Kondisi Jalan Cupu Rancamanyar, Kamis, 31 Juli 2025 (Sumber: Dokumentasi Penulis | Foto: Dias Ashari)

Ayo Netizen

Solusi Kemacetan, Batasi Konsumtif Kendaraan Roda Dua atau Pelebaran Jalan Raya?

Kamis 31 Jul 2025, 14:25 WIB

Jauh sebelum kota Bandung mendapat predikat sebagai kota termacet nomor 1 di Indonesia. Rancamanyar-Cibaduyut sudah mengalami permasalahan pelik ini sejak lama.

Akses jalan yang kecil, hilir-mudik masyarakat yang memiliki aktivitas atau pekerjaan di luar kabupaten bandung hingga peningkatan penggunaan kendaraan roda dua.

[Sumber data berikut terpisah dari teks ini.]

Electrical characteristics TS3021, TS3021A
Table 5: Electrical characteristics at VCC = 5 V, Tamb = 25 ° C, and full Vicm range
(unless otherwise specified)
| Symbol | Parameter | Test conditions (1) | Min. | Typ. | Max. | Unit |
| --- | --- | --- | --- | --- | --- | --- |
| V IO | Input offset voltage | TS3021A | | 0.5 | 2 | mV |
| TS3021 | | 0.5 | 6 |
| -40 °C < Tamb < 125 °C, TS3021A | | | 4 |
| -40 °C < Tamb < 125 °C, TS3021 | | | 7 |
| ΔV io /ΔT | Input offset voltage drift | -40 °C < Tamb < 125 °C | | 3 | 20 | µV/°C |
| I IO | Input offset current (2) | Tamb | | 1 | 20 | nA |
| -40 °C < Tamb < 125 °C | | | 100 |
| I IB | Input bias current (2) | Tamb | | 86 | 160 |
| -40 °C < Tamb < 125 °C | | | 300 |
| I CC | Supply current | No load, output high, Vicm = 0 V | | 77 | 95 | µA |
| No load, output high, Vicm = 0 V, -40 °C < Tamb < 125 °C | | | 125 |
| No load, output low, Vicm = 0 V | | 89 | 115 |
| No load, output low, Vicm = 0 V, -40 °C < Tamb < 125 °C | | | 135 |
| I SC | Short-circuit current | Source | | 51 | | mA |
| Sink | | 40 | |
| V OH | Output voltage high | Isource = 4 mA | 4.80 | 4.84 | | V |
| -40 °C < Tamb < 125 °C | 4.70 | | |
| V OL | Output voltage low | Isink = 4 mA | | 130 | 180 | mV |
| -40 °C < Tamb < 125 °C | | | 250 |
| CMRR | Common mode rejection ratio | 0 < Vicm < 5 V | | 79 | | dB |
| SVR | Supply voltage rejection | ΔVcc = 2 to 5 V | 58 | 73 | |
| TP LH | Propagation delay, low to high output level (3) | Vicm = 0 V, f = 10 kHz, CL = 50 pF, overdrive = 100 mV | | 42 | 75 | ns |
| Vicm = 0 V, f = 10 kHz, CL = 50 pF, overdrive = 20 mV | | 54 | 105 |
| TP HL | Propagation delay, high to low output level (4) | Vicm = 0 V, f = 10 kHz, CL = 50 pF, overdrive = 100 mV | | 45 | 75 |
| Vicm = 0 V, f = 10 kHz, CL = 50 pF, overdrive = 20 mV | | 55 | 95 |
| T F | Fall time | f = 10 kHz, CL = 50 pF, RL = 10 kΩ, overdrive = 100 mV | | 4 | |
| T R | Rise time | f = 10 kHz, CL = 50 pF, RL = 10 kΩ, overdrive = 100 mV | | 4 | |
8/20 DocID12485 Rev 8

Sepanjang ingatan penulis sekitar tahun 2010, sepanjang jalan Cibaduyut-Rancamanyar selalu mengalami perbaikan jalan menjelang ramadhan hingga lebaran. Kondisi jalan yang kerap kali rusak dan berlubang karena genangan air hujan menjadi salah satu penyebab kemacetan.

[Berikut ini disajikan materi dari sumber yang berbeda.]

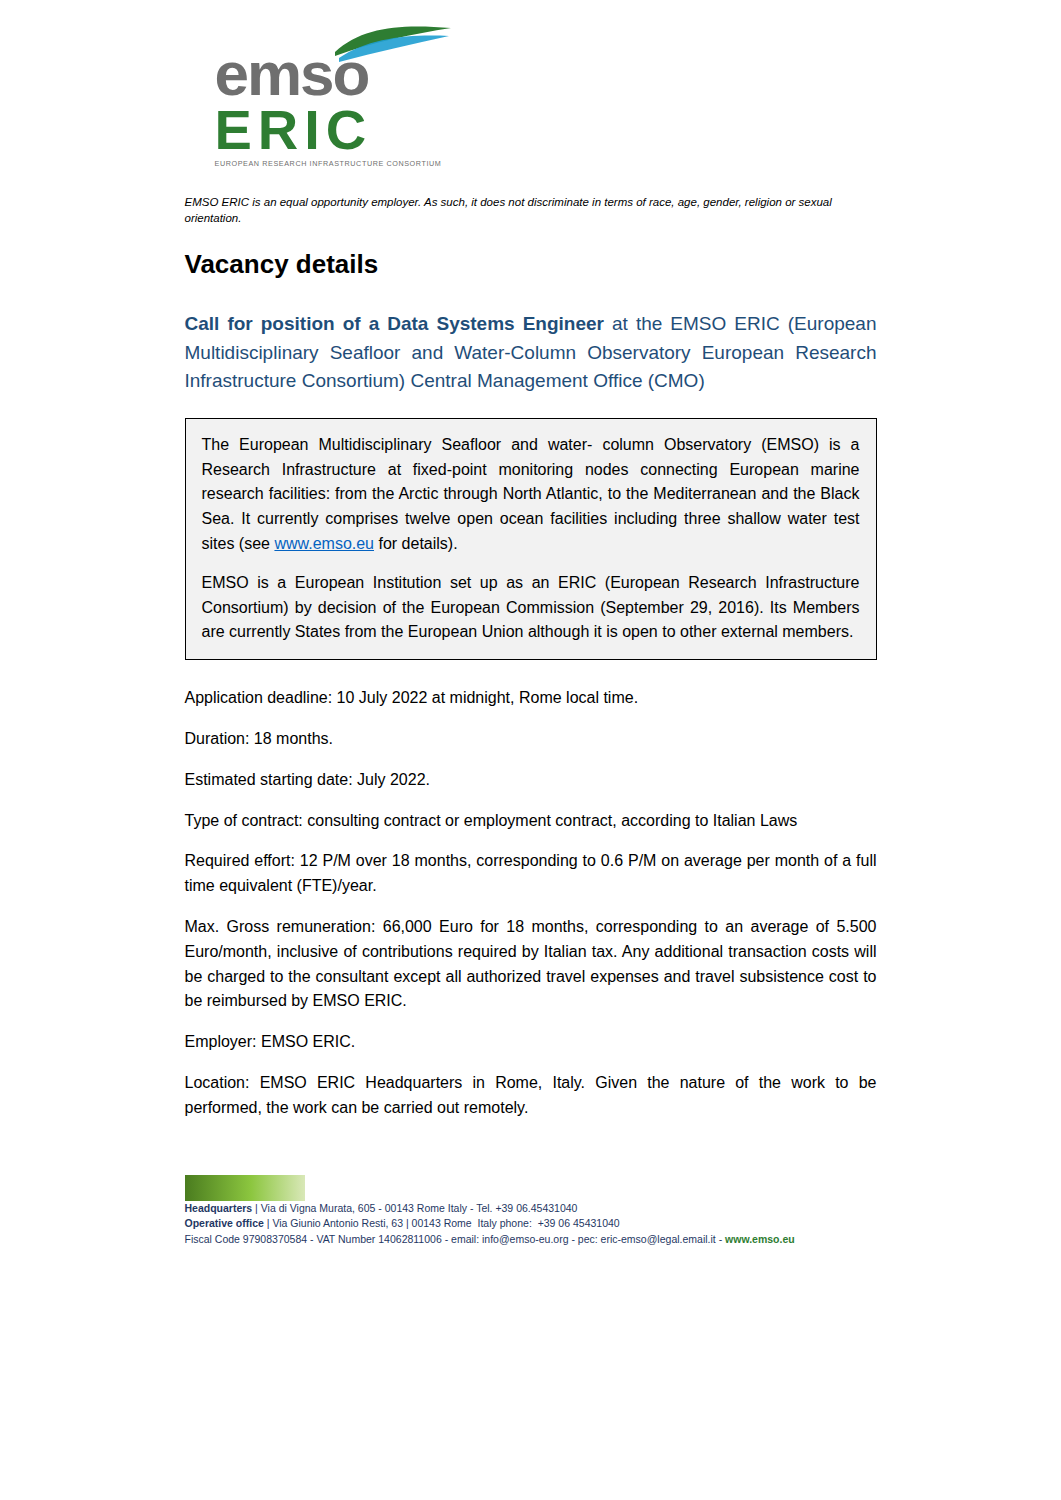emso
ERIC
EUROPEAN RESEARCH INFRASTRUCTURE CONSORTIUM
EMSO ERIC is an equal opportunity employer. As such, it does not discriminate in terms of race, age, gender, religion or sexual orientation.
Vacancy details
Call for position of a Data Systems Engineer at the EMSO ERIC (European Multidisciplinary Seafloor and Water-Column Observatory European Research Infrastructure Consortium) Central Management Office (CMO)
The European Multidisciplinary Seafloor and water- column Observatory (EMSO) is a Research Infrastructure at fixed-point monitoring nodes connecting European marine research facilities: from the Arctic through North Atlantic, to the Mediterranean and the Black Sea. It currently comprises twelve open ocean facilities including three shallow water test sites (see www.emso.eu for details).
EMSO is a European Institution set up as an ERIC (European Research Infrastructure Consortium) by decision of the European Commission (September 29, 2016). Its Members are currently States from the European Union although it is open to other external members.
Application deadline: 10 July 2022 at midnight, Rome local time.
Duration: 18 months.
Estimated starting date: July 2022.
Type of contract: consulting contract or employment contract, according to Italian Laws
Required effort: 12 P/M over 18 months, corresponding to 0.6 P/M on average per month of a full time equivalent (FTE)/year.
Max. Gross remuneration: 66,000 Euro for 18 months, corresponding to an average of 5.500 Euro/month, inclusive of contributions required by Italian tax. Any additional transaction costs will be charged to the consultant except all authorized travel expenses and travel subsistence cost to be reimbursed by EMSO ERIC.
Employer: EMSO ERIC.
Location: EMSO ERIC Headquarters in Rome, Italy. Given the nature of the work to be performed, the work can be carried out remotely.
Headquarters | Via di Vigna Murata, 605 - 00143 Rome Italy - Tel. +39 06.45431040
Operative office | Via Giunio Antonio Resti, 63 | 00143 Rome Italy phone: +39 06 45431040
Fiscal Code 97908370584 - VAT Number 14062811006 - email: info@emso-eu.org - pec: eric-emso@legal.email.it - www.emso.eu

Dulu kondisi jalan berada di bawah bangunan dan toko-toko yang berjejer sepanjang jalan. Namun karena seringnya mendapat perbaikan, hari ini jalan sudah rata tingginya dengan toko-toko tersebut.

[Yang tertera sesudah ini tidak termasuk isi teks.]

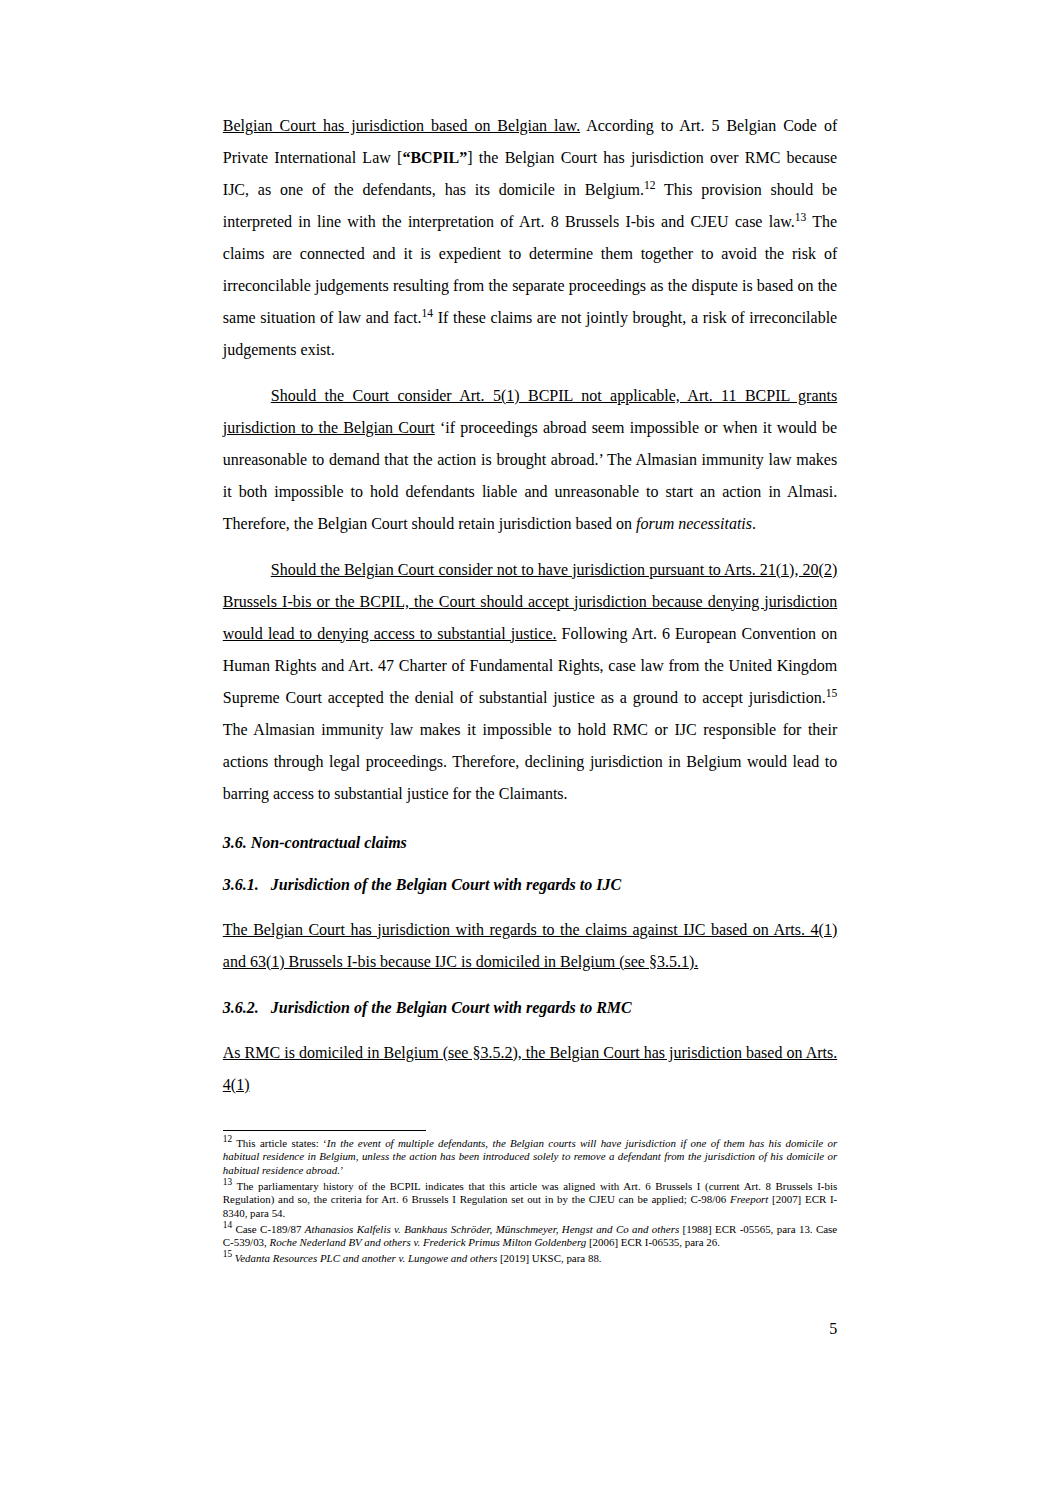Belgian Court has jurisdiction based on Belgian law. According to Art. 5 Belgian Code of Private International Law [“BCPIL”] the Belgian Court has jurisdiction over RMC because IJC, as one of the defendants, has its domicile in Belgium.12 This provision should be interpreted in line with the interpretation of Art. 8 Brussels I-bis and CJEU case law.13 The claims are connected and it is expedient to determine them together to avoid the risk of irreconcilable judgements resulting from the separate proceedings as the dispute is based on the same situation of law and fact.14 If these claims are not jointly brought, a risk of irreconcilable judgements exist.
Should the Court consider Art. 5(1) BCPIL not applicable, Art. 11 BCPIL grants jurisdiction to the Belgian Court ‘if proceedings abroad seem impossible or when it would be unreasonable to demand that the action is brought abroad.’ The Almasian immunity law makes it both impossible to hold defendants liable and unreasonable to start an action in Almasi. Therefore, the Belgian Court should retain jurisdiction based on forum necessitatis.
Should the Belgian Court consider not to have jurisdiction pursuant to Arts. 21(1), 20(2) Brussels I-bis or the BCPIL, the Court should accept jurisdiction because denying jurisdiction would lead to denying access to substantial justice. Following Art. 6 European Convention on Human Rights and Art. 47 Charter of Fundamental Rights, case law from the United Kingdom Supreme Court accepted the denial of substantial justice as a ground to accept jurisdiction.15 The Almasian immunity law makes it impossible to hold RMC or IJC responsible for their actions through legal proceedings. Therefore, declining jurisdiction in Belgium would lead to barring access to substantial justice for the Claimants.
3.6. Non-contractual claims
3.6.1. Jurisdiction of the Belgian Court with regards to IJC
The Belgian Court has jurisdiction with regards to the claims against IJC based on Arts. 4(1) and 63(1) Brussels I-bis because IJC is domiciled in Belgium (see §3.5.1).
3.6.2. Jurisdiction of the Belgian Court with regards to RMC
As RMC is domiciled in Belgium (see §3.5.2), the Belgian Court has jurisdiction based on Arts. 4(1)
12 This article states: ‘In the event of multiple defendants, the Belgian courts will have jurisdiction if one of them has his domicile or habitual residence in Belgium, unless the action has been introduced solely to remove a defendant from the jurisdiction of his domicile or habitual residence abroad.’
13 The parliamentary history of the BCPIL indicates that this article was aligned with Art. 6 Brussels I (current Art. 8 Brussels I-bis Regulation) and so, the criteria for Art. 6 Brussels I Regulation set out in by the CJEU can be applied; C-98/06 Freeport [2007] ECR I-8340, para 54.
14 Case C-189/87 Athanasios Kalfelis v. Bankhaus Schröder, Münschmeyer, Hengst and Co and others [1988] ECR -05565, para 13. Case C-539/03, Roche Nederland BV and others v. Frederick Primus Milton Goldenberg [2006] ECR I-06535, para 26.
15 Vedanta Resources PLC and another v. Lungowe and others [2019] UKSC, para 88.
5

Kemacetan tak terhindarkan karena seringkali akses buka- tutup membuat masyarakat semakin tidak sabar untuk melintasi jalan yang sedang diperbaiki. Beberapa kendaraan ada yang memilih trabas akses jalan yang belum sepenuhnya kering dan masih tertutup plastik atau triplek.

Belum lagi kondisi ramadhan yang sudah menjadi tradisi bagi masyarakat keluar di jam rawan untuk war takjil atau hanya sekedar jalan-jalan. Karyawan pabrik pun ikut serta meramaikan situasi jalanan karena saatnya jam pulang menuju rumah.

Bisa dibayangkan bagaimana kondisi haus, lapar, panasnya knalpot kendaraan serta pergumulan orang tak sabar yang ingin segera sampai tujuan. Menghela napas untuk meredam amarah tidak keluar dari jalannya.

Menjadi ciri khas tersendiri selain stigma tentang banjir, kawasan Cibaduyut - Rancamanyar adalah zona merah kemacetan. Kemacetan pun biasanya bisa terurai jika sudah melewati waktu shalat tarawih.

Meski demikian kawasan Cibaduyut-Rancamanyar tidak pernah kehilangan peminatnya bagi mereka yang memilih pindah dari kota untuk mendapatkan harga perumahan yang sangat murah.

Tahun berjalan, makin banyak kawasan perumahan yang berdiri. Bahkan hari ini , sawah-sawah yang dulunya tampak asri sudah hilang tinggal kenangan. Menambah masalah baru akan ketersediaan oksigen yang berkurang.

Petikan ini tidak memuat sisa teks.